::: Data records

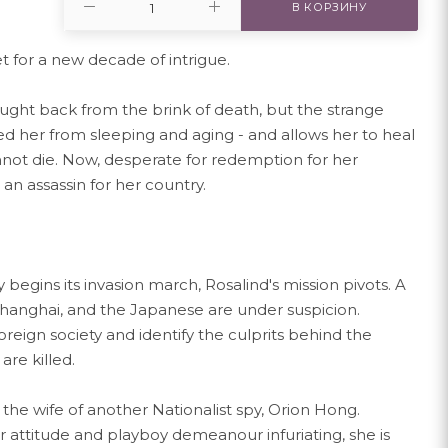
В КОРЗИНУ
set for a new decade of intrigue.
ught back from the brink of death, but the strange
d her from sleeping and aging - and allows her to heal
nnot die. Now, desperate for redemption for her
s an assassin for her country.
egins its invasion march, Rosalind's mission pivots. A
 Shanghai, and the Japanese are under suspicion.
foreign society and identify the culprits behind the
are killed.
the wife of another Nationalist spy, Orion Hong.
er attitude and playboy demeanour infuriating, she is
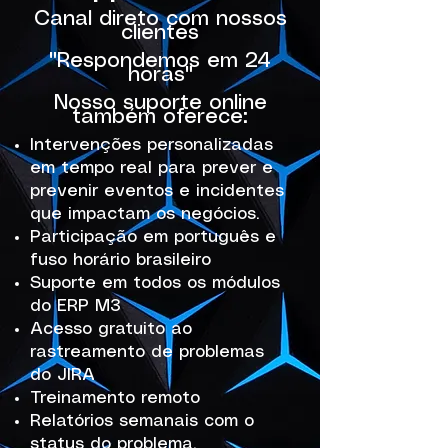
Canal direto com nossos
clientes
"Respondemos em 24
horas"
Nosso suporte online
também oferece:
Intervenções personalizadas
em tempo real para prever e
prevenir eventos e incidentes
que impactam os negócios.
Participação em português e
fuso horário brasileiro
Suporte em todos os módulos
do ERP M3
Acesso gratuito ao
rastreamento de problemas
do JIRA
Treinamento remoto
Relatórios semanais com o
status do problema.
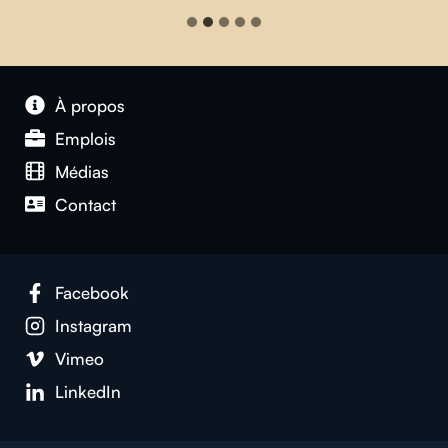
À propos
Emplois
Médias
Contact
Facebook
Instagram
Vimeo
LinkedIn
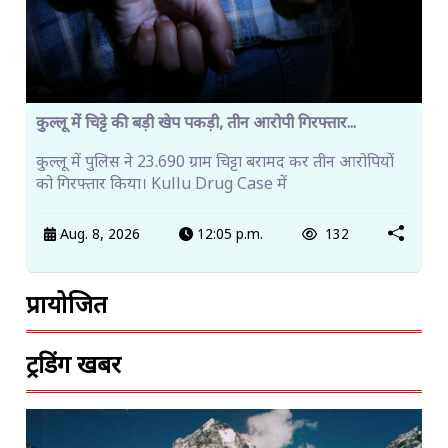
कुल्लू में चिट्टे की बड़ी खेप पकड़ी, तीन आरोपी गिरफ्तार...
कुल्लू में पुलिस ने 23.690 ग्राम चिट्टा बरामद कर तीन आरोपियों
को गिरफ्तार किया। Kullu Drug Case में
Aug. 8, 2026
12:05 p.m.
132
प्रायोजित
ट्रेंडिंग खबरें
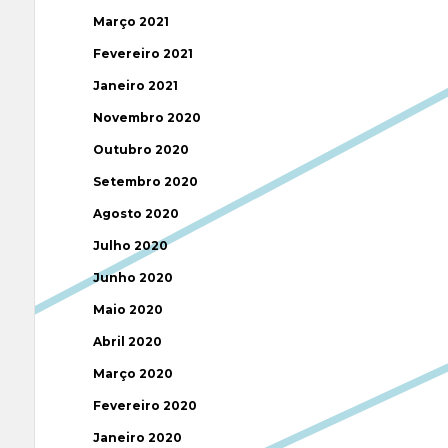
Março 2021
Fevereiro 2021
Janeiro 2021
Novembro 2020
Outubro 2020
Setembro 2020
Agosto 2020
Julho 2020
Junho 2020
Maio 2020
Abril 2020
Março 2020
Fevereiro 2020
Janeiro 2020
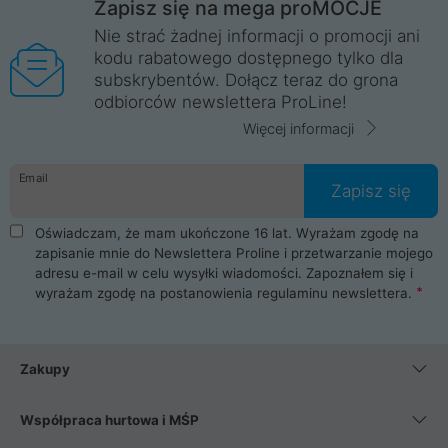
Zapisz się na mega proMOCJE
Nie strać żadnej informacji o promocji ani
kodu rabatowego dostępnego tylko dla
subskrybentów. Dołącz teraz do grona
odbiorców newslettera ProLine!
Więcej informacji
Email
Zapisz się
Oświadczam, że mam ukończone 16 lat. Wyrażam zgodę na
zapisanie mnie do Newslettera Proline i przetwarzanie mojego
adresu e-mail w celu wysyłki wiadomości. Zapoznałem się i
wyrażam zgodę na postanowienia
regulaminu newslettera
.
Zakupy
Współpraca hurtowa i MŚP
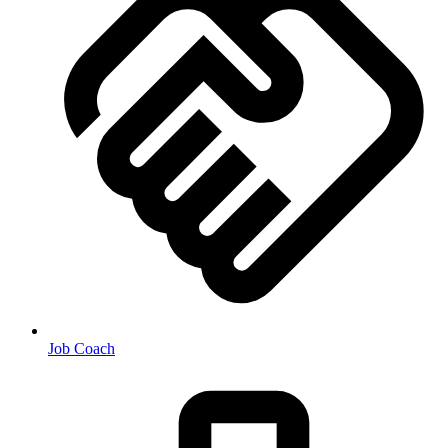
Job Coach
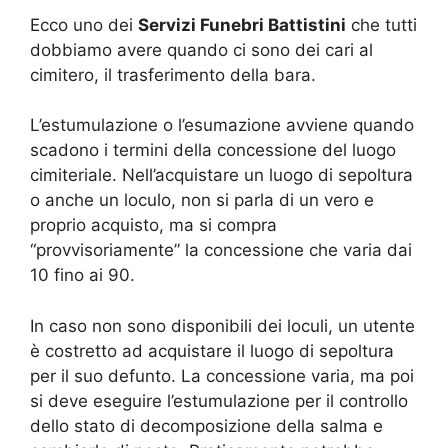
Ecco uno dei
Servizi Funebri Battistini
che tutti
dobbiamo avere quando ci sono dei cari al
cimitero, il trasferimento della bara.
L’estumulazione o l’esumazione avviene quando
scadono i termini della concessione del luogo
cimiteriale. Nell’acquistare un luogo di sepoltura
o anche un loculo, non si parla di un vero e
proprio acquisto, ma si compra
“provvisoriamente” la concessione che varia dai
10 fino ai 90.
In caso non sono disponibili dei loculi, un utente
è costretto ad acquistare il luogo di sepoltura
per il suo defunto. La concessione varia, ma poi
si deve eseguire l’estumulazione per il controllo
dello stato di decomposizione della salma e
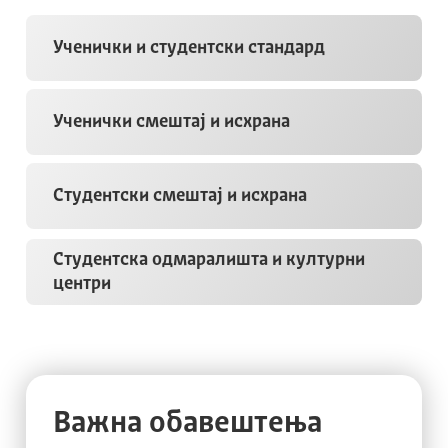
Ученички и студентски стандард
Ученички смештај и исхрана
Студентски смештај и исхрана
Студентска одмаралишта и културни
центри
Важна обавештења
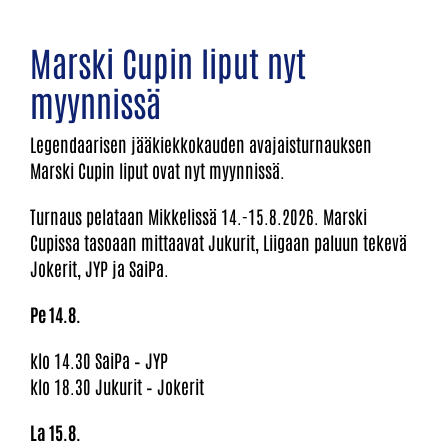
Marski Cupin liput nyt
myynnissä
Legendaarisen jääkiekkokauden avajaisturnauksen
Marski Cupin liput ovat nyt myynnissä.
Turnaus pelataan Mikkelissä 14.-15.8.2026. Marski
Cupissa tasoaan mittaavat Jukurit, Liigaan paluun tekevä
Jokerit, JYP ja SaiPa.
Pe 14.8.
klo 14.30 SaiPa – JYP
klo 18.30 Jukurit – Jokerit
La 15.8.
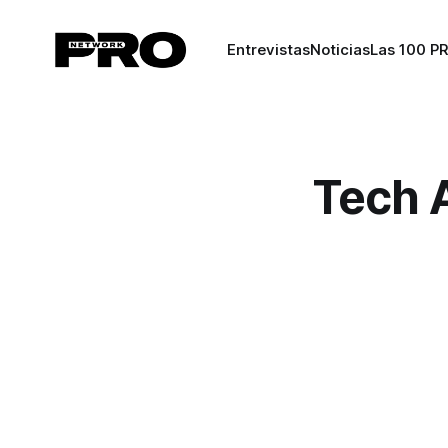
Entrevistas
Noticias
Las 100 P
Tech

::::::

▶ **Task instructions**: Count how many lines of the material above contain the string "estumulazione". Case matters. Reply with the number alone.

▶ **Answer below**: 2